*About this task*. Reproduce verbatim the stretch of the compensation-scope text from "4 Legal interpretation" through "of international law.".

*Text excerpt*.

=== Begin Enclosure ===

4 Legal interpretation of the compensation scope
International law provides minimum standards for establishing the scope of compensation for marine eco-environmental damage from ship-sourced oil pollution. However, this does not preclude States from adopting more stringent standards for compensation. Nevertheless, the vitality of such stricter standards hinges upon their effective enforcement. China’s relevant domestic laws concerning the scope of compensation shall therefore be holistically considered, enabling China to more reasonably assume its corresponding international obligations. This section will explore the provisions on the scope of compensation in China’s domestic law through legal interpretation to be consistent with the provisions of international law.
4.1 Eco-environmental damage from ship-sourced oil pollution under the Chinese civil code
Eco-environmental damage from ship-sourced oil pollution pertains solely to ecological harm, distinct from personal and property damage. This damage is a specific type of marine eco-environmental damage, focusing on adverse effects on the sea from pollution and ecological harm. This concept integrates existing legal, regulatory, and technical norms concerning ‘marine environment pollution damage’ and ‘marine ecosystem destruction (Tong and Zhou, 2018).’ As ocean utilization increases, incidents of marine environmental pollution and ecological damage are becoming more frequent. To bolster ocean protection, the range of compensation scope for marine eco-environmental damage has continuously expanded. Based on current regulations and technical specifications, the compensation scope for marine eco-environmental damage from ship-sourced oil pollution covers five areas: preventive measures, repair and restoration of the marine ecosystem, loss during restoration, permanent damage, and investigation and assessment costs.
The Judicial Interpretation of Oil Pollution Damage from Ships provides explicit provisions on eco-environmental damage caused by ship-sourced oil pollution. Article 9 specifies the compensation scope for eco-environmental damage aligns with international treaties. However, expression inconsistencies between the Judicial Interpretation of Oil Pollution Damage from Ships and the Measures for Claiming State Losses for Marine Ecological Damage (the ‘Claims Measures’), which align with the Chinese Civil Code, may lead to differing judicial outcomes for the same case. This legal gap thus extends to the level of judicial interpretation.
Despite adjustments to legal relations regarding oil-contaminated environments, legislation remains weak, and fragmentation persists even. The Chinese Civil Code integrates the Judicial Interpretation of Ship sourced oil pollution and the Judicial Interpretation of Compensation scope for Damages to the Marine Environment enhancing the effectiveness of compensation norms (Lv, 2020) and addressing some private law shortcomings in mitigating such damages. However, it overlooks specialized laws during the legislative process. This oversight in considering specific laws during legislation has led to confusion in enhancing legal norms for ship-sourced oil pollution and eco-environmental damage. Fragmented legislation can disrupt marine ecological remedies, increase the cost of environmental compliance for businesses, and fail to encourage proactive legal compliance (Zheng and Wang, 2020). Currently, compensation scope for marine eco-environmental damage aims to achieve multiple objectives. It seeks to prevent pollution spread, reduce cleanup costs, cover tangible property losses, such as direct losses in aquaculture, and include economic losses linked to ecological resources. The reasons for not seeking compensation scope for the medium- and long-term ecological losses are complex. Firstly, these losses are often estimated and difficult to quantify practically. Estimations are based on theoretical models’ abstract figures, potentially lacking objectivity. Consequently, the accuracy and scientific rigor of these conclusions are questionable. Conversely, the state, responsible for medium- and long-term ecological losses, often incur significant losses. Recent losses, typically attributed to individuals or units, generate fewer substantial claims than medium- or long-term losses. However, recent losses significantly impact the lives and productivity of affected individuals and units, thereby influencing society more profoundly. Permitting compensation scope for medium and long-term ecological losses ensures equitable handling of both minor short-term and significant long-term impacts. Consequently, this approach may result in less compensation scope for recent losses, leading to considerable unfairness.

=== End Enclosure ===

*Data section*.

=== Begin Enclosure ===

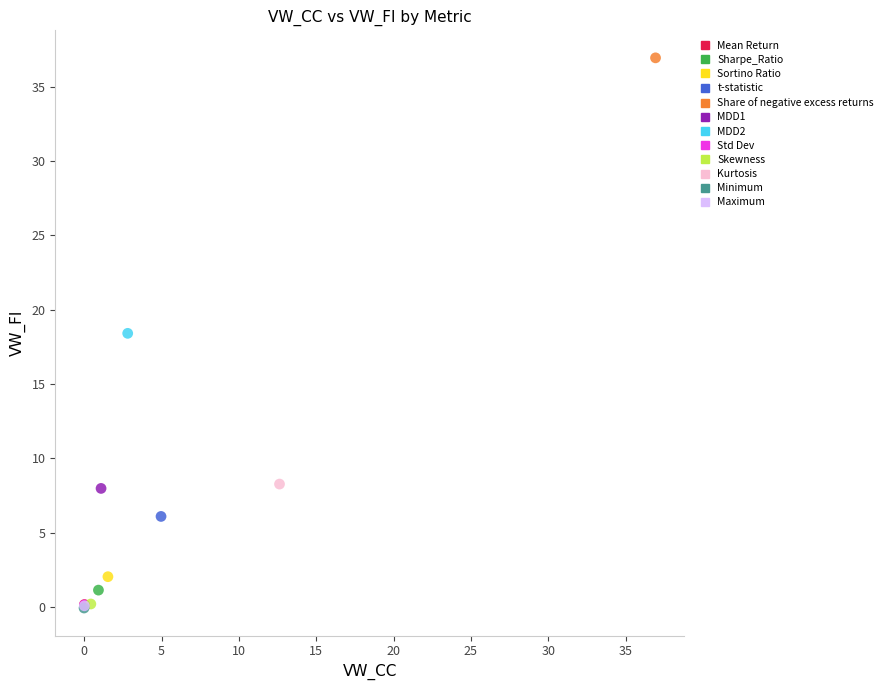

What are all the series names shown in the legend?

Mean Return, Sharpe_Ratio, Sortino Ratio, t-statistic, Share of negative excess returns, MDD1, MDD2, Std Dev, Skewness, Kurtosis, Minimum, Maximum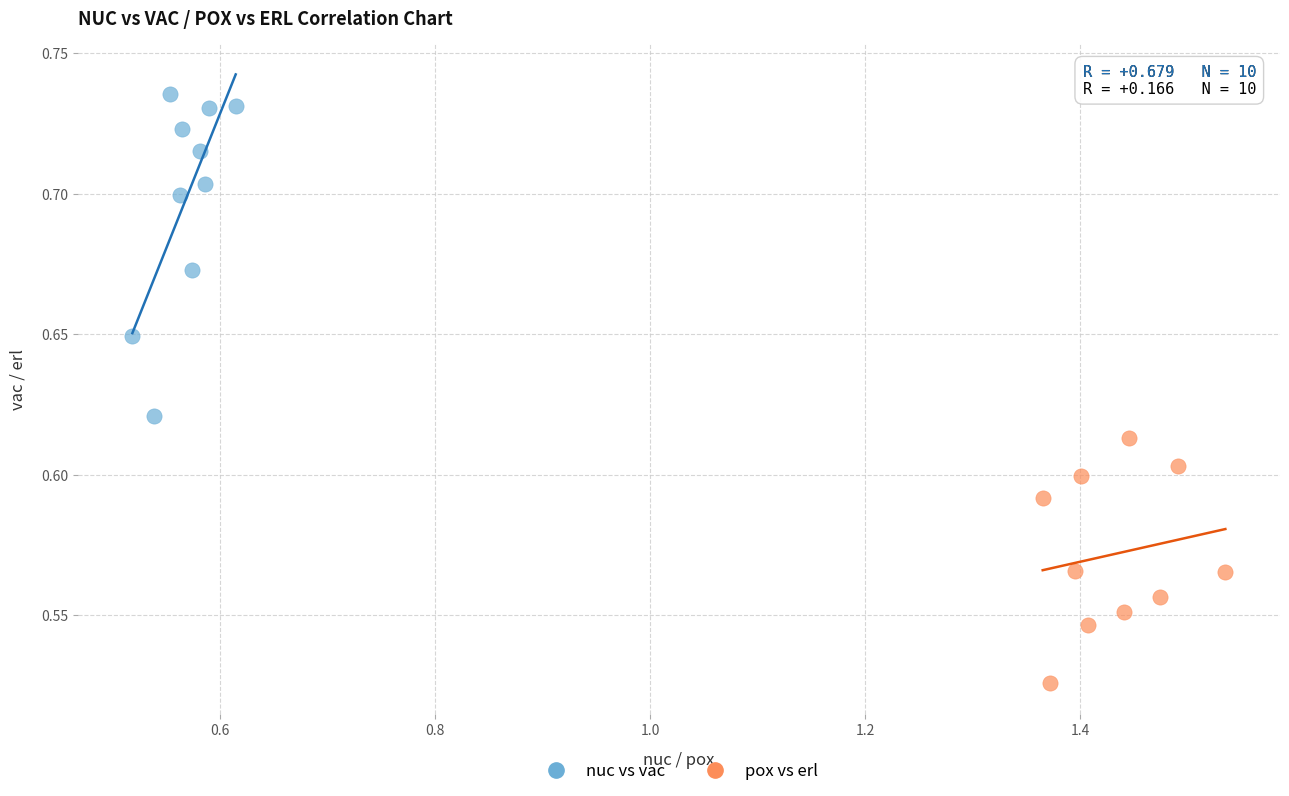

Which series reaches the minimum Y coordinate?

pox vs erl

=== End Enclosure ===
=== Begin Enclosure ===

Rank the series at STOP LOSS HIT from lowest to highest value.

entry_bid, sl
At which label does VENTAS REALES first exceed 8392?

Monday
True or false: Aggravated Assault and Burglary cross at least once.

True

=== End Enclosure ===
=== Begin Enclosure ===

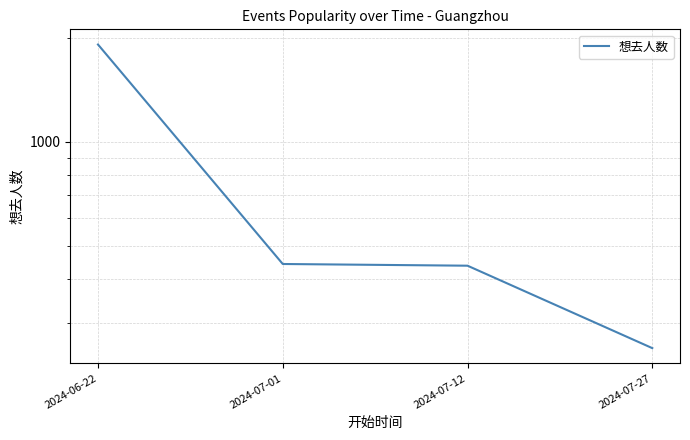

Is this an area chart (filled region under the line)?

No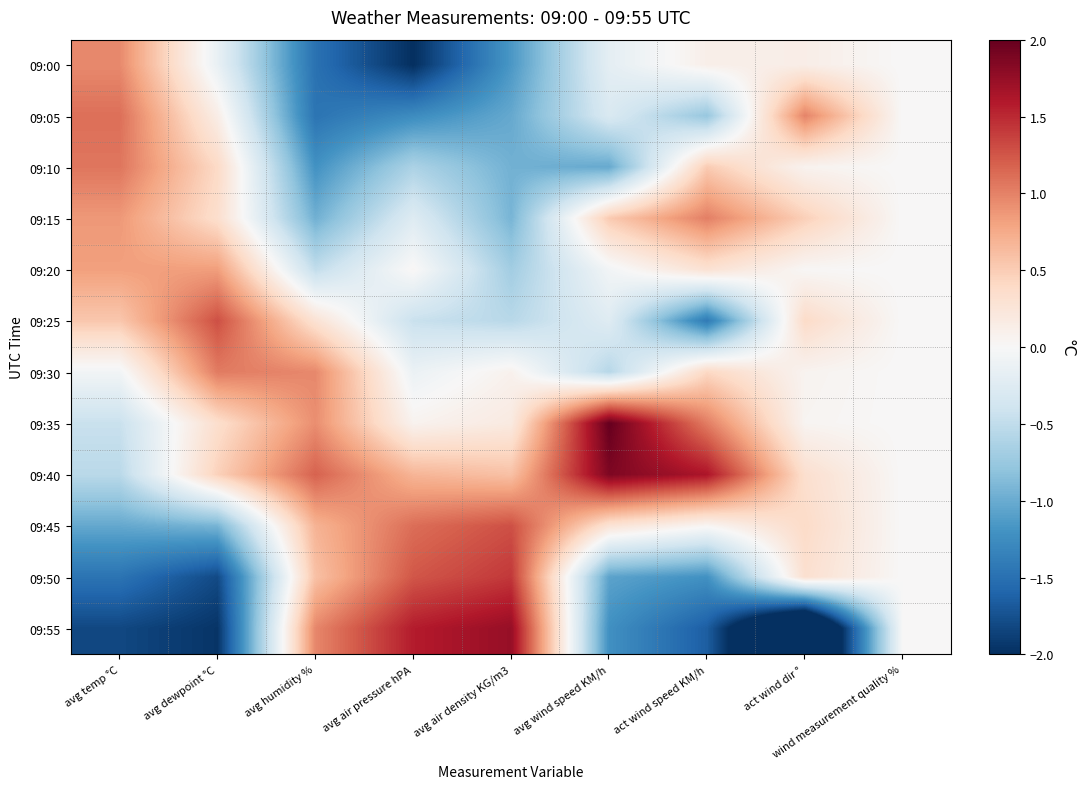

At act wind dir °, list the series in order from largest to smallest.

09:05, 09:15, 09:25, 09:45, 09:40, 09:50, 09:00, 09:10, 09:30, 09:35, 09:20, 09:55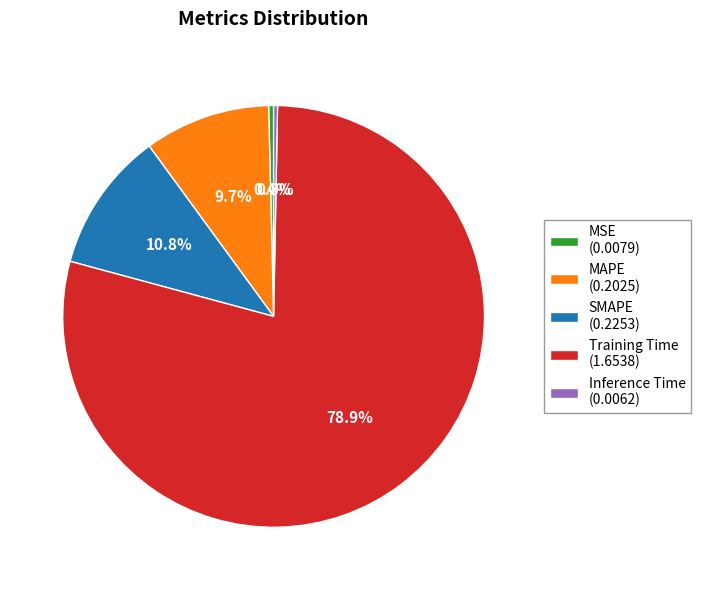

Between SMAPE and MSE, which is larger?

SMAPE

=== End Enclosure ===

*Your solution*.
4 Legal interpretation of the compensation scope
International law provides minimum standards for establishing the scope of compensation for marine eco-environmental damage from ship-sourced oil pollution. However, this does not preclude States from adopting more stringent standards for compensation. Nevertheless, the vitality of such stricter standards hinges upon their effective enforcement. China’s relevant domestic laws concerning the scope of compensation shall therefore be holistically considered, enabling China to more reasonably assume its corresponding international obligations. This section will explore the provisions on the scope of compensation in China’s domestic law through legal interpretation to be consistent with the provisions of international law.